Morgane cesse de se débattre et sent sa gorge se reserrer autour des sanglots qu'elle ravale tant bien que mal…
Siffle…
Quitter le village est une formalité. Il porte l'enfant par dessus son épaule et la tient durement contre lui.
Quand ils sont assez loin, Hervé Bossano la pose au sol :
« C't'à moi qu't'obéiras, c'est avec moi que tu vas vivre, c'est moi ton père…

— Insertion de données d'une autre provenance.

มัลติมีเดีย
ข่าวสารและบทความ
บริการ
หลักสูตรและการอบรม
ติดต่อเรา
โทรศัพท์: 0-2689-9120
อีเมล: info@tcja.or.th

— T'es pas mon père, c'est Féfé mon père, toi t'es qu'un sale bandit et t'as tué Siffle, t'es un méchant, le plus mé… Bossano lui assène une lourde gifle qui la coupe dans son élan,
— T'as pas tort, ch'u pas un gentil et ch'te conseille de pas l'oublier ! Si tu veux que ça marche pour toi. »
Il ne ressent rien pour sa "fille".
La seule personne qui compte dans la vie d'Hervé Bossano c'est Hervé Bossano lui-même. Et cette petite emmerdeuse ne l'intéresse que dans la mesure où elle lui rapportera l'oseille qu'il mérite, comme l'Fourneau l'a dit ! Et s'il est vrai que celle-là c'est sa fille, aucun doute, il a le droit d'en tirer un profit.
Il la tient par la main et l'oblige à tenir une cadence de marche épuisante pour elle. Il doit rallier Charanton le plus vite possible. Personne ne doit les voir.
C'est Marcel qui a tout pensé :
« D'abord faut qu'tu sois présentable, tu dois plus attirer l'attention. Ch't'ai ramené des frusques. Tu d'viens propre et tu picoles plus comme un trou ! Si t'appliques pas, t'entendras plus parler de moi et adieu la belle vie. J'va payer ta pension pour deux mois, tu me les devras et tu me les rendras avec les intérêts dès que ta sorcière rapportera des picaillons.
T'attendras la rentrée, pour agir, y'a trop de monde réveillé tard à l'été. Tu fais gaffe au piaf, il est toujours avec elle. Pi après tu vas à Charanton, ch't'y laisserai un biclou. Et là, jusqu'à Saint Jeuney tu laisses le vélo en arrivant et tu vas te planquer une semaine. Parce qu'ils vont la chercher ! Ch' connais une cache dans la rue des bigleux. La bonne femme qui tient le bouge m'en doit une, elle est pas curieuse. Ch'te filerai des clefs. J'y ai interdit d'aller vous voir. J'ui ai dit que la mère de la gosse est une putain et qu't'enlève la gamine pour la tirer du milieu... »
Il a tout bien cogité l'Fourneau.
Si la gamine a la moitié du talent qu'il dit, le fric tombera comme la pluie en automne.
Tout l'monde voudra voir la fille des oiseaux. Mais il va falloir tracer loin, prendre le train. Alors il a raison le Marcel, faut que ça se tasse d'abord.